Data supplied —
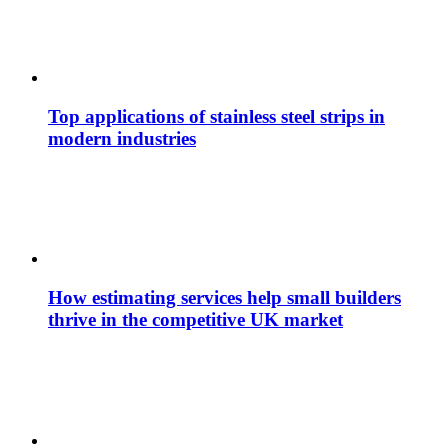
Top applications of stainless steel strips in
modern industries
How estimating services help small builders
thrive in the competitive UK market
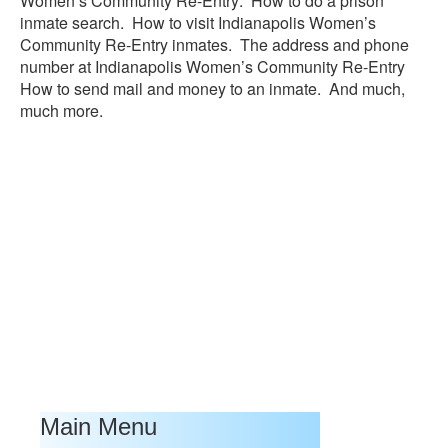
Women’s Community Re-Entry: How to do a prison
inmate search. How to visit Indianapolis Women’s
Community Re-Entry inmates. The address and phone
number at Indianapolis Women’s Community Re-Entry
How to send mail and money to an inmate. And much,
much more.
Main Menu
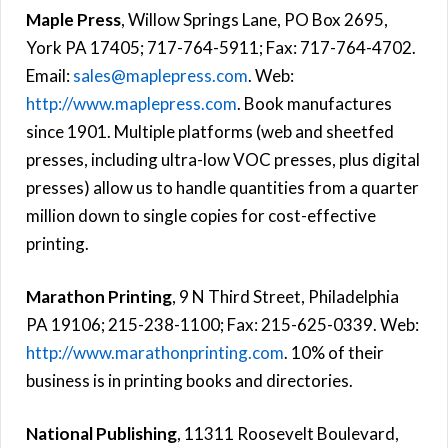
Maple Press
, Willow Springs Lane, PO Box 2695,
York PA 17405; 717-764-5911; Fax: 717-764-4702.
Email:
sales@maplepress.com
. Web:
http://www.maplepress.com
. Book manufactures
since 1901. Multiple platforms (web and sheetfed
presses, including ultra-low VOC presses, plus digital
presses) allow us to handle quantities from a quarter
million down to single copies for cost-effective
printing.
Marathon Printing
, 9 N Third Street, Philadelphia
PA 19106; 215-238-1100; Fax: 215-625-0339. Web:
http://www.marathonprinting.com
. 10% of their
business is in printing books and directories.
National Publishing
, 11311 Roosevelt Boulevard,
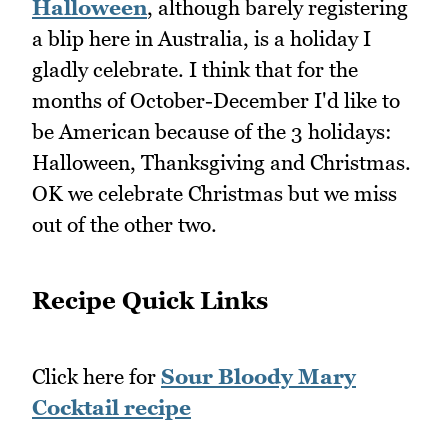
Halloween
, although barely registering
a blip here in Australia, is a holiday I
gladly celebrate. I think that for the
months of October-December I'd like to
be American because of the 3 holidays:
Halloween, Thanksgiving and Christmas.
OK we celebrate Christmas but we miss
out of the other two.
Recipe Quick Links
Click here for
Sour Bloody Mary
Cocktail recipe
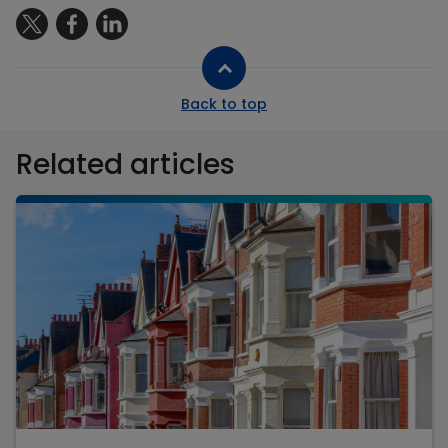
Back to top
Related articles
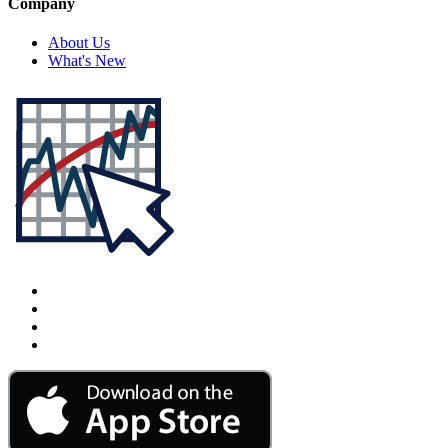
Company
About Us
What's New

What to do — Everything above from the line with "thrive in the competitive UK market" through the line with "Springs Lane, PO" should be retyped exactly, and nothing else; omit pictures.

Final answer —
thrive in the competitive UK market
Women’s Community Re-Entry: How to do a prison
inmate search. How to visit Indianapolis Women’s
Community Re-Entry inmates. The address and phone
number at Indianapolis Women’s Community Re-Entry
How to send mail and money to an inmate. And much,
much more.
Main Menu
Maple Press
, Willow Springs Lane, PO Box 2695,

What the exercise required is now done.